What this exercise asks:
A: Retype the passage from the airport security article starting with "The failed Christmas" and going on through "on passengers’ bodies.".
B: According to the airport security article, what was the value of the order the U.S. Transportation Security Administration placed in October?

Excerpt provided:

BEGIN

Investors Like Look of Airport Security Screeners

0

The failed Christmas Day attempt to blow up a Detroit-bound airliner has led to more interest in machines that can better detect potential explosives hidden on passengers’ bodies.

And that’s been good news for OSI Systems Inc., which manufactures the machines and has seen shares jump nearly 20 percent since the thwarted attack.

Rapiscan Systems, a division of the Hawthorne company, manufactures a full line of screening machines, including its flagship Secure 1000 Single Pose unit, which offers full-body imaging. The scans rely on electromagnetism and expose passengers to minute amounts of radiation.

To complete the scan, a passenger walks between two panels that generate a computer-aided image in seconds, streamlining the screening process. However, the image is so detailed that the machines have raised a storm of controversy over privacy, stagnating their popularity.

Even so, the U.S. Transportation Security Administration placed an order in October valued at $25 million for Rapiscan’s Secure 1000 Single Pose unit. And now with a 23-year-old Nigerian man accused of sewing explosives into his underwear – something OSI said its machines could have detected – the company is bracing for more orders. Indeed, officials in Amsterdam, the Netherlands, where the flight originated, announced that they will install body scanners at all airports.

END

[Items from a dataset]
BEGIN

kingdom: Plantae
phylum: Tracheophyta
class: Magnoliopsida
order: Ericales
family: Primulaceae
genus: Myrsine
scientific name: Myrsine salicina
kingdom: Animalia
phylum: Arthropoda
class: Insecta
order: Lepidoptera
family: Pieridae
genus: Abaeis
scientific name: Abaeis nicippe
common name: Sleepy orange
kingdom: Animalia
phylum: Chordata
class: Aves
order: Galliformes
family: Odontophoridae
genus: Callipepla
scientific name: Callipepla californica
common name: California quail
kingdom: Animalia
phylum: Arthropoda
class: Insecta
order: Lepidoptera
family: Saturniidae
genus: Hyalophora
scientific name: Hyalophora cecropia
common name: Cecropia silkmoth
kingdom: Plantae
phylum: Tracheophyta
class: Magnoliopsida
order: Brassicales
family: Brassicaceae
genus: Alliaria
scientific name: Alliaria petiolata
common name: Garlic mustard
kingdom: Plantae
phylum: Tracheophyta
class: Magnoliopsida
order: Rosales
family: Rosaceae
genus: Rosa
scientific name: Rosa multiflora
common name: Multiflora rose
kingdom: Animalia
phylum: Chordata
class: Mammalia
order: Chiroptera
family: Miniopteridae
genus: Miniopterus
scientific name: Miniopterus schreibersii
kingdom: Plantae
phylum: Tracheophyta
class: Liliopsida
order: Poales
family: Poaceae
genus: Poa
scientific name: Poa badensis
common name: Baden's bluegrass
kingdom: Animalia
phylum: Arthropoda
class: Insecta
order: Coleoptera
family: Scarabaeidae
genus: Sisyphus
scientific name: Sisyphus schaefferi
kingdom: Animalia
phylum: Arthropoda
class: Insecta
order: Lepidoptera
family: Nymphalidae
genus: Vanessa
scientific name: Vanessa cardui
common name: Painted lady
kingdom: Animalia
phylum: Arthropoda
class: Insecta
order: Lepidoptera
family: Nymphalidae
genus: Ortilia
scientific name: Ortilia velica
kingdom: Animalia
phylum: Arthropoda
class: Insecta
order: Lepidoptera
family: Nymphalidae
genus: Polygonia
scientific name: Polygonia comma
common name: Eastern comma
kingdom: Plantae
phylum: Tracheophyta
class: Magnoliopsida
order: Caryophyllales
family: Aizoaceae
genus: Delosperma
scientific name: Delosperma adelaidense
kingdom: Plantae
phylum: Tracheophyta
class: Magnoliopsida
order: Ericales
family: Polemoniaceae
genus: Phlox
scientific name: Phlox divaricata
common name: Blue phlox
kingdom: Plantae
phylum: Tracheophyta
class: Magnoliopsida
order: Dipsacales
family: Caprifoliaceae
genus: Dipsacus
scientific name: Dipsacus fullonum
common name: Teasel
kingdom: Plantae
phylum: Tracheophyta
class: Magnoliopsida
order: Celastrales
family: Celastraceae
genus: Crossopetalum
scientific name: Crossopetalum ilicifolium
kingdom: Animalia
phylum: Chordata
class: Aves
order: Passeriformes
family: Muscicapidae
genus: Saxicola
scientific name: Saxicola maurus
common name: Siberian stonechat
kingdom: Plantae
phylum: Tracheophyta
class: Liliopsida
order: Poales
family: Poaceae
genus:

END

Task-by-task results:
A:
The failed Christmas Day attempt to blow up a Detroit-bound airliner has led to more interest in machines that can better detect potential explosives hidden on passengers’ bodies.

B: $25 million